The S&P 500’s average daily percent change in January was just  plus or minus 0.33 percent. In the 1,069 months since 1928, January of 2017 ranks as the 66th smallest average daily move for a given month in the S&P 500’s history. 

For the month of January specifically, there have only been five other Januarys where the S&P 500 saw an average daily percentage move that was smaller than this January.  Looking ahead to this month, quiet Januarys haven’t had any notable impact on market returns in February: The S&P 500 has been up following three of those five Januarys, with a median gain of 0.99 percent. 

Friday, February 3, 2017

January's Jobs Report

The American economy generated 227,000 new jobs in January, marking the biggest gain in four months. Because the workforce expanded as well, the unemployment rate rose a tick to 4.8 percent, the Bureau of Labor Statistics said this morning.

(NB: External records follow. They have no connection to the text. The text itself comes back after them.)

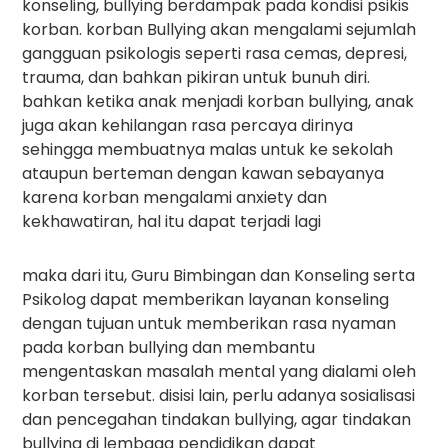
konseling, bullying berdampak pada kondisi psikis
korban. korban Bullying akan mengalami sejumlah
gangguan psikologis seperti rasa cemas, depresi,
trauma, dan bahkan pikiran untuk bunuh diri.
bahkan ketika anak menjadi korban bullying, anak
juga akan kehilangan rasa percaya dirinya
sehingga membuatnya malas untuk ke sekolah
ataupun berteman dengan kawan sebayanya
karena korban mengalami anxiety dan
kekhawatiran, hal itu dapat terjadi lagi
maka dari itu, Guru Bimbingan dan Konseling serta
Psikolog dapat memberikan layanan konseling
dengan tujuan untuk memberikan rasa nyaman
pada korban bullying dan membantu
mengentaskan masalah mental yang dialami oleh
korban tersebut. disisi lain, perlu adanya sosialisasi
dan pencegahan tindakan bullying, agar tindakan
bullying di lembaga pendidikan dapat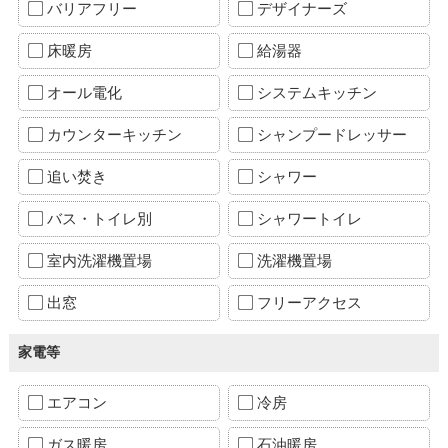
バリアフリー
デザイナーズ
床暖房
給湯器
オール電化
システムキッチン
カウンターキッチン
シャンプードレッサー
追い焚き
シャワー
バス・トイレ別
シャワートイレ
室内洗濯機置場
洗濯機置場
出窓
フリーアクセス
家電等
エアコン
冷房
ガス暖房
石油暖房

Retail trade added 46,000 jobs in January, the single-best gain for any sector, which seems a bit odd, given it happened in the post-holiday shopping season. Clothing and clothing accessories added 18,000, electronics and appliance stores added 8,000, and furniture and home-furnishings stores added 6,000.

One downside: The change in total nonfarm payroll employment for November was revised down from 204,000 jobs to 164,000. Over the past three months, job gains have averaged 183,000 per month.

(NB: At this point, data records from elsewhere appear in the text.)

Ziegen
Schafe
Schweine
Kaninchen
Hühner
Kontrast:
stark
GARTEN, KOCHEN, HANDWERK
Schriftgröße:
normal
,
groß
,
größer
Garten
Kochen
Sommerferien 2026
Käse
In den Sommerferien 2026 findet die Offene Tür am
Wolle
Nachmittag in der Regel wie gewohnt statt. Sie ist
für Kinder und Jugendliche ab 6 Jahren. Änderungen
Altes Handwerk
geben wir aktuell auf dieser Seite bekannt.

Thursday, February 2, 2017

Reading the Fed Announcement

At its first meeting of 2017 yesterday, the Federal Reserve left its benchmark rate unchanged in a range of 0.50  percent to 0.75 percent, as expected. But it also gave no indication when the next rate hike might come, meaning we could have rates this low for a while yet.

The Fed noted the improvement in both business and consumer sentiment since its December meeting, when it did raise rates. But household spending growth has been moderate, and business fixed investment remains soft.

Last December's dot plot forecast suggested that the Fed was considering raising rates three times in 2017. It would have made sense for the Fed to hike in March if that was still the expectation, but yesterday's announcement makes that less likely to happen.

Wednesday, February 1, 2017

Two Ways for Earnings

So far this earnings season, the average stock that has reported has gained 0.13 percent on its earnings reaction day, which is the first trading day following a stock’s earnings report.  But the reading has been quite different depending on what sector the stock has been in.

Stocks in the energy and materials sectors that have reported earnings this season have been getting positive reactions. The average energy stock has gained 0.86 percent on its earnings reaction day, while the average materials stock has gained 0.81 percent.

Meanwhile, consumer staples and health care stocks have had dreadful reactions to their earnings this season.  The average consumer staples stock that has reported has fallen 1.61 percent on its earnings reaction day, while the average health care stock has fallen 1.28 percent.